Ansonsten war der zweiwöchige Kurs geprägt von viel Literaturarbeit, Inputs der Dozentin und einigen Diskussionsrunden. Sehr hilfreich fand ich das Raster, das wir an alle Studien angelegt haben, um deren Untersuchungsdesigns zu vergleichen:

  • Paradigm / Theoretical Framework
  • Research Problem
  • Strategy (das sind so Label wie „Fallstudie“ oder „Design Based Research“)
  • Sampling
  • Data Collection
  • Data Analysis
  • Interpretation & Conclusion

Das Raster hat dabei geholfen, alle Schritte einer Untersuchungsplanung seperat voneinander zu analysieren. In der Tat ist es häufig so, dass die Autoren einer Studie dieser ein bestimmtes „Label“ geben (z.B. im simpelsten Fall qualitativ oder quantitativ), sich dieses dann aber nicht in allen Teilbereichen einer Studie niederschlägt.

Etwas mehr Zeit bzw. eine stärkere Integration in die didaktische Gstaltung hätte ich mir für die Arbeit am eigenen Forschungsprojekt gewünscht. Da unsere Gruppe mit über 20 Teilnehmern jedoch zu einer der größten bei dieser Summer School zählte, war dies organisatorisch nur schwer möglich. Nach einigem Ringen mit mir selbst (primär da Vortragssprache = Englisch) habe ich mich dann aber doch entschieden, mein Untersuchungsdesign zum Abschluss des Kurses vorzustellen. So habe ich mich dann trotz des vollen „Sozialprogramms“ (Stadtführung, Gartenfest, Empfang an der Uni, Postersession etc.) noch dazu gezwungen, neben dem regulären Kurs noch am Untersuchungsdesign für die Dissertation zu arbeiten.

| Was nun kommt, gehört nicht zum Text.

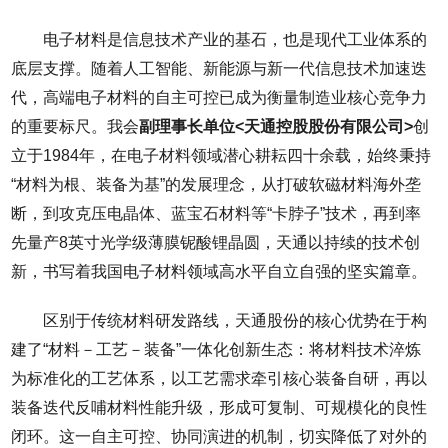
电子材料是信息技术产业的基石，也是现代工业体系的
底层支撑。随着人工智能、新能源与新一代信息技术加速迭
代，高端电子材料的自主可控已成为衡量制造业核心竞争力
的重要标尺。我会
副理事长单位<天通控股股份有限公司>
创
立于1984年，在电子材料领域潜心耕耘四十余载，始终秉持
“材料为根、装备为基”的发展理念，从打破软磁材料海外垄
断，到攻克压电晶体、蓝宝石材料等“卡脖子”技术，再到率
先量产8英寸光学级薄膜铌酸锂晶圆，天通以持续的技术创
新，书写着我国电子材料领域高水平自立自强的坚实篇章。
区别于传统材料研发路线，天通股份的核心优势在于构
建了“材料－工艺－装备”一体化创新生态：将材料技术淬炼
为标准化的工艺体系，以工艺需求牵引核心装备自研，再以
装备迭代反哺材料性能升级，形成可复制、可规模化的良性
闭环。这一自主可控、协同演进的机制，切实降低了对外的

Mein Fazit zu diesen zwei Wochen lautet somit: Ich habe viel dazu gelernt und bin mir überdies meines bereits vorhandenen Wissens besser bewusst geworden. Entscheidend ist für mich aber der erkennbare Fortschritt im eigenen Forschungsvorhaben. Das Untersuchungsdesign ist (fast) fertig und ich habe jetzt die passenden Argumente und das entsprechende Fachvokabular zur Hand, um meine Entscheidungen zu begründen. Soviel schon mal zur Info: Es ist ein Design (Based) Research Ansatz, der auf mehreren Leveln und zu verschiedenen Zwecken qualitative und quantitative Erhebungs- und Analysemethoden integriert und kombiniert. In den nächsten Wochen werde ich mein „Research Proposal“ ausformulieren. … und dann natürlich auch mehr darüber berichten!

Interessiert bin ich auch an euren Meinungen und Erfahrungen zum Thema Mixed Methods: Habt ihr selber schon mehrere Methoden in einem Forschungsvorhaben verwendet? Findet ihr, dass zur Gestaltung solcher Untersuchungsdesigns ein spezifisches Vokabular und eine besondere Herangehensweise notwendig ist? (Im Kurs wies die Dozentin z.B. immer darauf hin, dass Kreativität wichtig ist, aber es muss „informed creativity“ sein, sonst resultiert „Mickey Mouse Research“.) Sollte man überhaupt Methoden (unterschiedlicher Paradigmen) kombinieren? Oder ist das selbstverständlich und „Mixed Methods“ nur ein Modewort dafür? Ich bin gespannt auf eure Posts!